“Conventional image-sharing services don’t give photographers a fair deal,” said Citizenside editor-in-chief Philip Trippenbach. “If you take a photo and share it through a conventional sharing site, you could see that picture published around the world, and not get a cent in fees or even a named credit.”
After a citizen photographer (if we can call them that) uploads a photo to Zuu.li and ticks a box saying “scoop”, the Citizenside newsdesk, which is based in Paris, monitors the feed and seeks to license any newsworthy pictures.
Citizenside carries out picture verification to ensure a photograph of an exploding volcano, crashed plane or train on fire is authentic. The agency then tries to sell the photographs on, including to the agency AFP, which it has a relationship with. Trippenbach told Journalism.co.uk they are working on ways to improve the speed and process of verification and hoping to use the community.

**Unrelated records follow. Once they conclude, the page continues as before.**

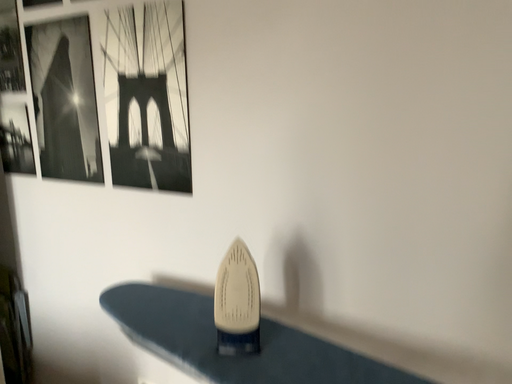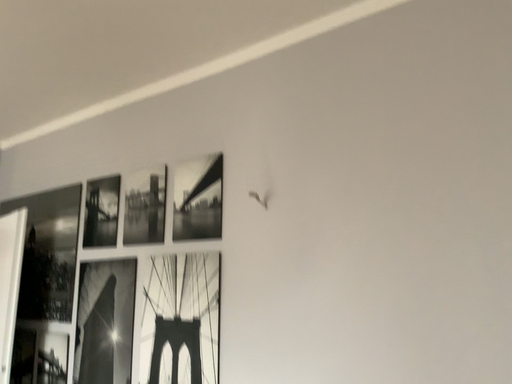
Question: Which way did the camera rotate in the video?

Choices:
 (A) rotated upward
 (B) rotated downward

Answer: (A)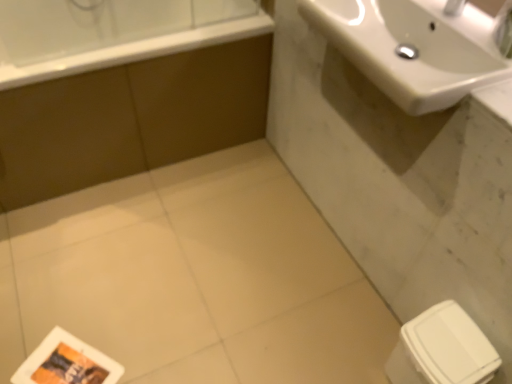
Question: Considering the relative positions of white glossy sink at upper right and brown matte bathtub at upper left in the image provided, is white glossy sink at upper right in front of brown matte bathtub at upper left?

Choices:
 (A) yes
 (B) no

Answer: (A)

Question: Considering the relative sizes of white glossy sink at upper right and brown matte bathtub at upper left in the image provided, is white glossy sink at upper right shorter than brown matte bathtub at upper left?

Choices:
 (A) yes
 (B) no

Answer: (A)

Question: Can you confirm if white glossy sink at upper right is thinner than brown matte bathtub at upper left?

Choices:
 (A) no
 (B) yes

Answer: (B)

Question: Is white glossy sink at upper right wider than brown matte bathtub at upper left?

Choices:
 (A) yes
 (B) no

Answer: (B)

Question: Can we say white glossy sink at upper right lies outside brown matte bathtub at upper left?

Choices:
 (A) yes
 (B) no

Answer: (A)

Question: Is point (122, 13) closer or farther from the camera than point (203, 77)?

Choices:
 (A) farther
 (B) closer

Answer: (A)

Question: Is white glossy bathtub at upper left taller or shorter than brown matte bathtub at upper left?

Choices:
 (A) short
 (B) tall

Answer: (A)

Question: In terms of size, does white glossy bathtub at upper left appear bigger or smaller than brown matte bathtub at upper left?

Choices:
 (A) big
 (B) small

Answer: (B)

Question: From the image's perspective, is white glossy bathtub at upper left located above or below brown matte bathtub at upper left?

Choices:
 (A) below
 (B) above

Answer: (B)

Question: From the image's perspective, is brown matte bathtub at upper left positioned above or below white glossy sink at upper right?

Choices:
 (A) above
 (B) below

Answer: (A)

Question: Considering the positions of brown matte bathtub at upper left and white glossy sink at upper right in the image, is brown matte bathtub at upper left taller or shorter than white glossy sink at upper right?

Choices:
 (A) tall
 (B) short

Answer: (A)

Question: Visually, is brown matte bathtub at upper left positioned to the left or to the right of white glossy sink at upper right?

Choices:
 (A) left
 (B) right

Answer: (A)

Question: From a real-world perspective, is brown matte bathtub at upper left physically located above or below white glossy sink at upper right?

Choices:
 (A) below
 (B) above

Answer: (A)

Question: Is white glossy sink at upper right in front of or behind brown matte bathtub at upper left in the image?

Choices:
 (A) behind
 (B) front

Answer: (B)

Question: Considering the positions of white glossy sink at upper right and brown matte bathtub at upper left in the image, is white glossy sink at upper right wider or thinner than brown matte bathtub at upper left?

Choices:
 (A) thin
 (B) wide

Answer: (A)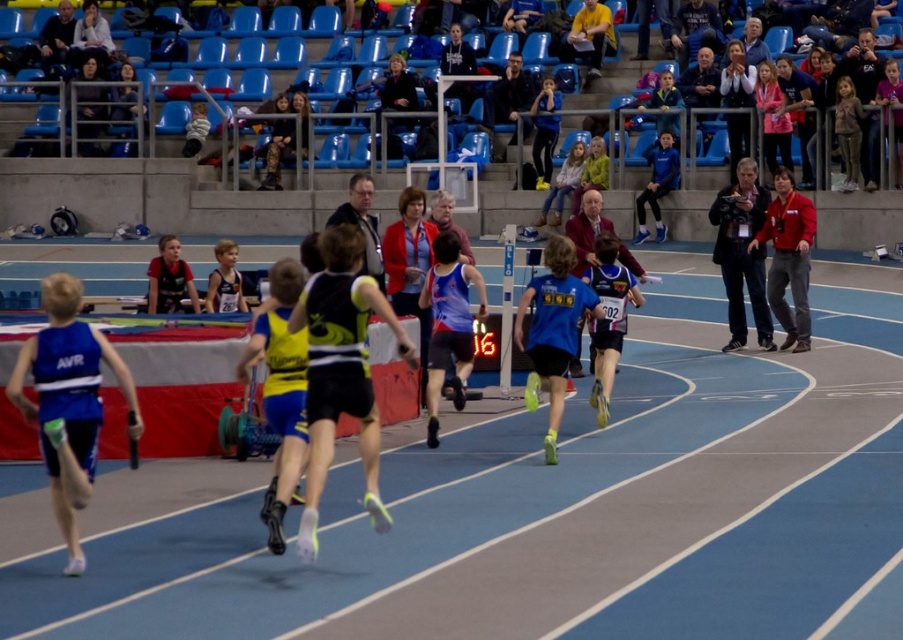
From the picture: Is blue matte running suit at left thinner than blue plastic seats at upper center?

Indeed, blue matte running suit at left has a lesser width compared to blue plastic seats at upper center.

What do you see at coordinates (70, 403) in the screenshot?
I see `blue matte running suit at left` at bounding box center [70, 403].

Where is `blue matte running suit at left`? Image resolution: width=903 pixels, height=640 pixels. blue matte running suit at left is located at coordinates (70, 403).

Can you confirm if blue matte running shoe at center is wider than matte blue running suit at center?

Yes, blue matte running shoe at center is wider than matte blue running suit at center.

Is point (562, 269) less distant than point (441, 234)?

Yes, point (562, 269) is closer to viewer.

Which is behind, point (552, 353) or point (444, 230)?

Positioned behind is point (444, 230).

Image resolution: width=903 pixels, height=640 pixels. What are the coordinates of `blue matte running shoe at center` in the screenshot? It's located at (552, 330).

Looking at this image, who is positioned more to the right, yellow/black mesh running suit at center or blue matte running shoe at center?

blue matte running shoe at center

Who is taller, yellow/black mesh running suit at center or blue matte running shoe at center?

yellow/black mesh running suit at center is taller.

At what (x,y) coordinates should I click in order to perform the action: click on yellow/black mesh running suit at center. Please return your answer as a coordinate pair (x, y). This screenshot has height=640, width=903. Looking at the image, I should click on (281, 390).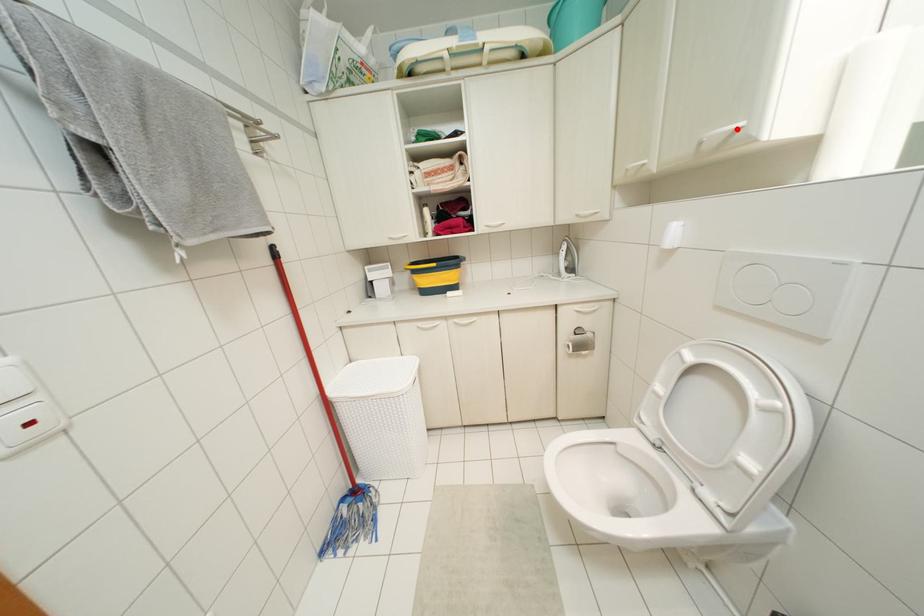
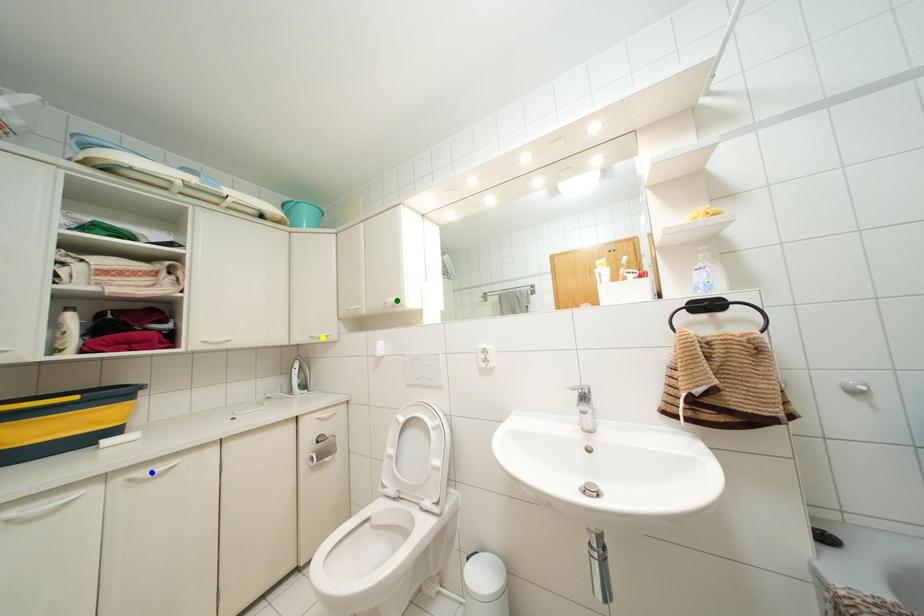
Question: I am providing you with two images of the same scene from different viewpoints. A red point is marked on the first image. You are given multiple points on the second image. Can you choose the point in image 2 that corresponds to the point in image 1?

Choices:
 (A) blue point
 (B) yellow point
 (C) green point

Answer: (C)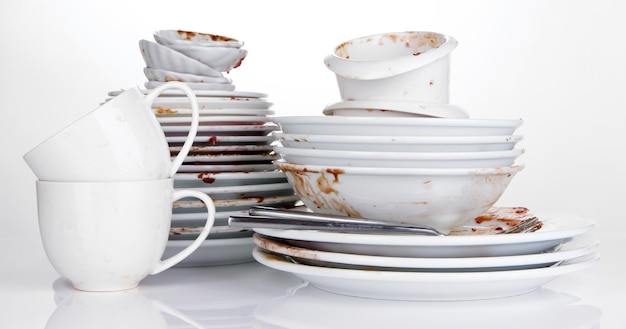
The image size is (626, 329). I want to click on bowl, so click(457, 190), click(391, 158), click(399, 140), click(403, 120).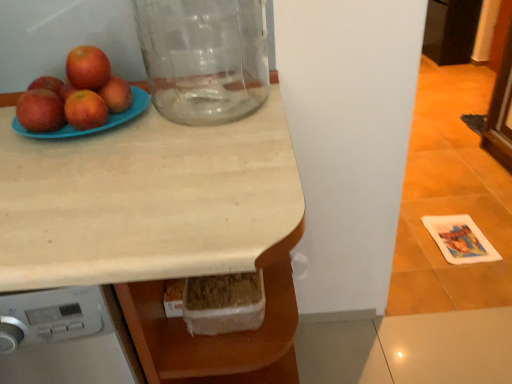
Question: Is light wood countertop at center to the left or to the right of shiny red apple at upper left, the second apple viewed from the left, in the image?

Choices:
 (A) left
 (B) right

Answer: (B)

Question: From a real-world perspective, is light wood countertop at center positioned above or below shiny red apple at upper left, the second apple viewed from the left?

Choices:
 (A) above
 (B) below

Answer: (B)

Question: Considering the real-world distances, which object is farthest from the transparent glass jar at upper left?

Choices:
 (A) matte blue plate at upper left
 (B) glossy red apple at left, which is the first apple from left to right
 (C) matte red apple at upper left, placed as the first apple when sorted from right to left
 (D) shiny red apple at left, the 2th apple from the right
 (E) light wood countertop at center

Answer: (B)

Question: Which object is the farthest from the matte blue plate at upper left?

Choices:
 (A) light wood countertop at center
 (B) shiny red apple at upper left, placed as the third apple when sorted from right to left
 (C) shiny red apple at left, the 2th apple from the right
 (D) matte red apple at upper left, which is the fourth apple from left to right
 (E) glossy red apple at left, marked as the fourth apple in a right-to-left arrangement

Answer: (A)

The citizen photographer is paid 65 per cent of the money Citizenside sells the picture for if it is published in the same country where the picture was taken; the photographer gets 50 per cent if it appears in a different country.
Trippenbach told Journalism.co.uk that Citizenside will “fight to get credits” for photographers so they are named by news outlets publishing their newsworthy photos.
We cannot be responsible for the publishing practices of newspapers or websites that we have no control over. However, credits are very, very important and it is our objective to make sure every picture that is published will have a named credit.
Zuu.li was due to be launched later this year but bosses decided to bring the beta launch forward after Twitpic, a photo sharing service, changed its terms and conditions resulting in some users believing Twitpic could sell on users’ photos without crediting or paying royalties to the person who took the picture. That took place shortly after Twitpic signed a deal with entertainment news agency WENN. Twitpic responded by apologising for any confusion and seeking to limit the damage to its brand by assuring users that the photographer always retains the copyright.
Android and iPhone apps are planned for Zuu.li, which will be launched after version two of Citizenside’s app, which will include a photo request service from editors looking for citizen journalists to provide specific photos.
Zuu.li launched on the same day as Twitter announced its photo sharing service. Trippenbach said it offers something different. “The thing that sets us a side is that we’re dedicated to a community of people who want to share images in a fair way,” he said.
“You take personal pictures and if you share them with your friends and contacts, you should be able to trust that they should stay personal. If you do want to see where they can go, see if they can get published and get paid for them then you should deal with the experts and Citizenside are the experts,” he said.